Despite such success stories, there is still public skepticism about medication-assisted treatment. De Leon recalled a conversation she had after making a presentation on harm reduction at a national conference. “This guy came up to me and said, ‘You know, you really changed my thinking,’” she said. He mentioned that in some cases people on probation or parole are expected to get off methadone in order to be fully released from supervision, despite the fact that he’s seen it significantly improve people’s lives.
De Leon asked why people were being forced to get off methadone and the man replied, “Well, nobody should be on these medications for the rest of their life.” She countered that if someone is finally stable after decades of addiction then, “Why not?…Would you tell me to get off of my insulin?” The man said no. “Then why would you tell somebody to get off of lifesaving medication that has him the most stable he’s ever been?” People are free to work on tapering off if they choose, but the priority should be stabilizing and saving a life, she argued.

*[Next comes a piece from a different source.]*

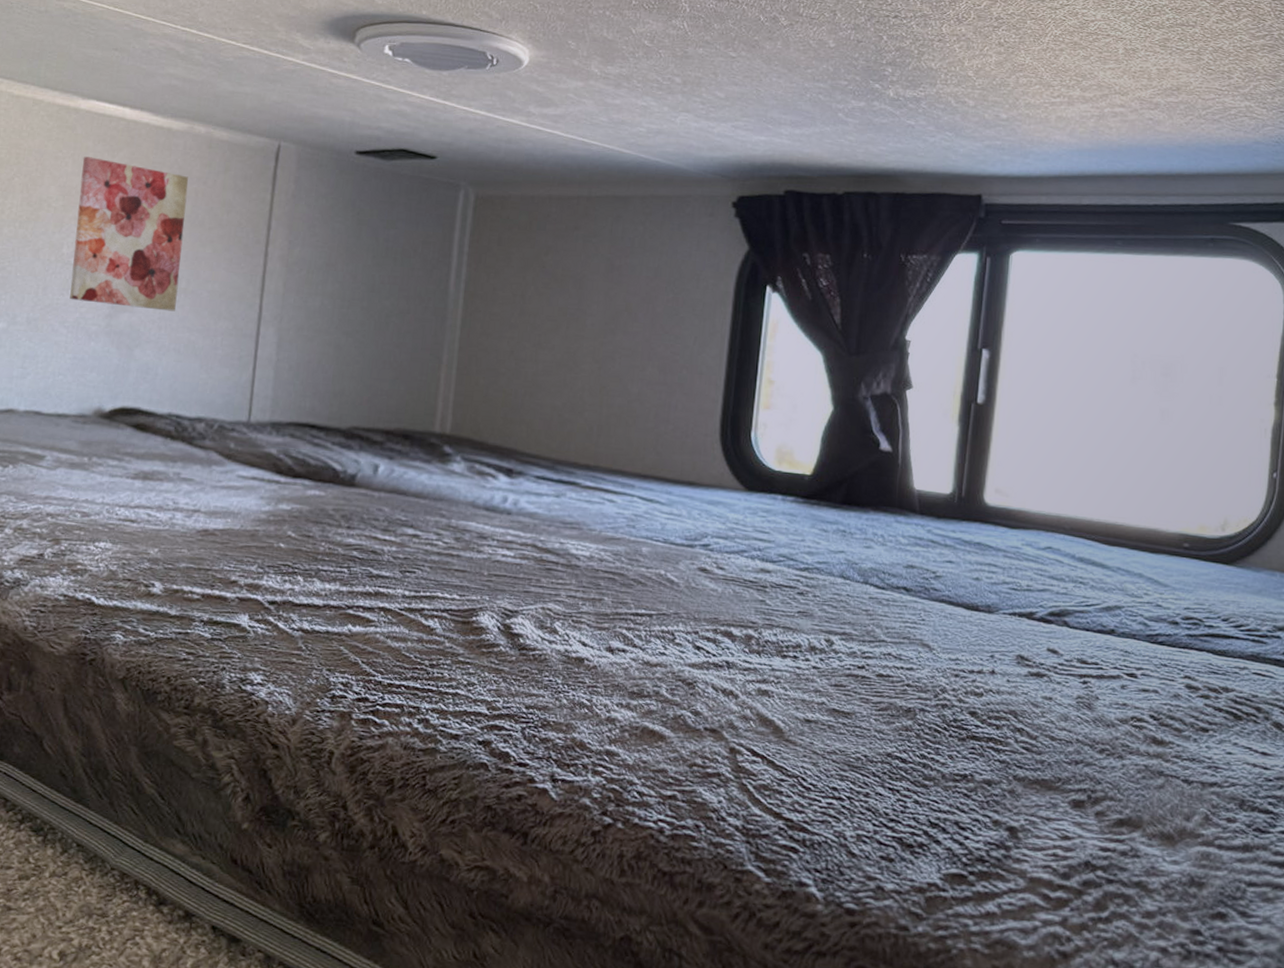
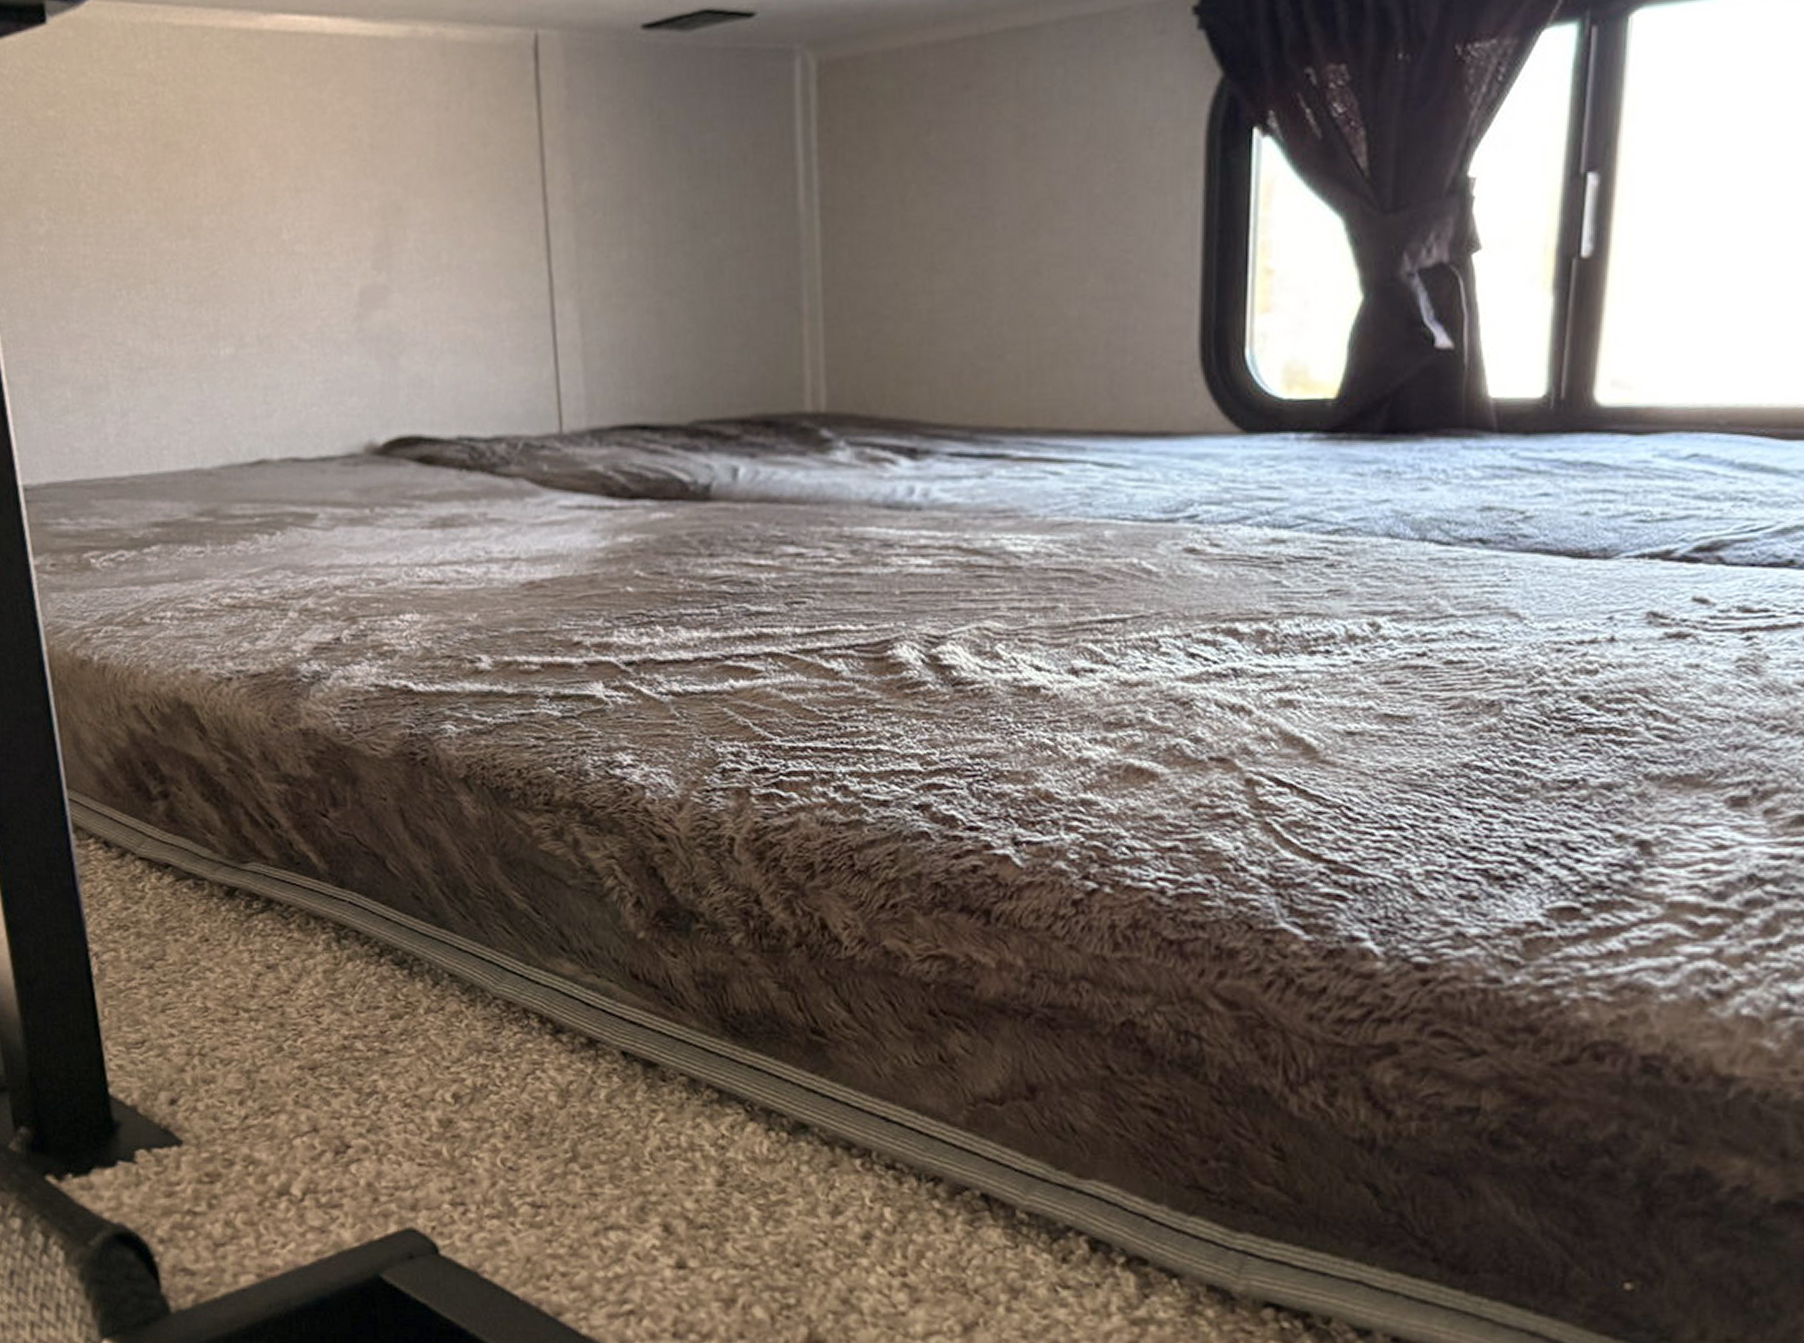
wall art: present [70,157,189,312] -> none [282,97,441,303]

Dr. Lemieux said that he’s also seen medication-assisted treatment make a difference. “It’s always a tough conversation to try and change minds,” Lemieux told the Examiner. “Just the data that comes out shows that people in recovery are getting jobs, they’re reuniting with family, they’re working more, crime goes down, and it’s just a win. They’re getting their lives back, and just being a part of that is very rewarding and amazing. I just hope that more people see this, realize this, and reducing deaths is just another huge point, too.”